Screens have taken over our lives. They’re in our pockets, our cars, our homes and our offices. We check our phones over 150 times a day, responding to the addictive buzzes and rings from our apps. But as technology evolves, so should our ways to interact with them.
In The Best Interface is No Interface, Golden Krishna explains how we got to this point and what we can do to design more elegant experiences for a world beyond the screen.
Golden’s book is amusing, original and very educational. It’s a must read for everyone in the industry. To get you started, here’s what we got out of it.
UX design is not UI design
UX and UI look very much alike, don’t they? They both got the letter U (for User) and the other letter is probably not that important. Or is it? A User Experience is fundamentally different from a User Interface. But somewhere along the way, we confused the two. And instead of pursuing the best, most creative and most inventive way to solve a problem, we started to solve every problem with screens. In fact, blurring the two disciplines is probably one of the root causes of the commonly screen-obsessed approach to design. The result is that too much of our lives is dominated by tapping, touching, swiping and clicking.

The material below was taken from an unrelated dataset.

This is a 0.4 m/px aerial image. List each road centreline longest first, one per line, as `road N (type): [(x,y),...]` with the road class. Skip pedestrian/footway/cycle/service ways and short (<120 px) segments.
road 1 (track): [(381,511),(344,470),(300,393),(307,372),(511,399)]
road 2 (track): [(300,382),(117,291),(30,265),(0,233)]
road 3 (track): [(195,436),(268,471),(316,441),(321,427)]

Is that a phone in your pocket?
What if instead of designing systems to be touched and tapped, we made apps that worked best when our phones are in our pockets? When we empower some of the many possibilities for machine input that are already in our phones today, we can reduce the need to fill out form fields, read notifications and react to the addictive devices that seem to grow in our hands.
“We’ve seen huge leaps in consumer technology, but there’s an awful trend that is taking us away from what really matters.”
Golden Krishna, Design Strategist at Google and author
Look at the entire process
When we design software, we tend to sketch rectangles and squares. We design what it’s like to go from screen to screen in an app. But we forget about the environment in which someone’s using it and what he or she is actually trying to get done in the first place. We should ask ourselves questions like: what are people trying to get done? Why? What triggers the process? What’s going on around them when they’re doing it? In what environment are they doing it? What kind of objects or devices do they use?
Use machine input
So instead of taking people away from the job they’re trying to get done, can we bring them closer to it? Can we reduce the number of steps instead of increasing them? There are all sorts of sensors that already exist on our phones, and by combining them, we can get them to do a lot of the things we don’t want to do, don’t know we should do, or forget to do.
Learn from data to create a magic moment
Every user is unique with his own set of preferences, desires and interests. So why are we still designing software for an average? Instead of pushing data scientists in an analytic role, looking for patterns after they already happened, we can bring these people into the creation process and design digital experiences that can predict behavior and thereby adapt to individuals, instead of the other way around
A simple use case from the book
Ashley usually takes the train to go to work. Sometimes, she falls asleep on the train to work, and misses her stop. She tends to have her smartphone in her pocket.
It’s safe to assume that someone is on a train when:
A. GPS puts her on a train route
B. Accelerometer > 75mph
By gathering data for a certain amount of time, we know Ashley tends to spend weekday hours of 9am–5pm near a certain location. When she’s on a train route that leads to that location around 9am, it’s safe to make the assumption that she’s heading for work.
Ashley’s phone vibrates to wake her up just before her train stops on her way to work. Ah, delight!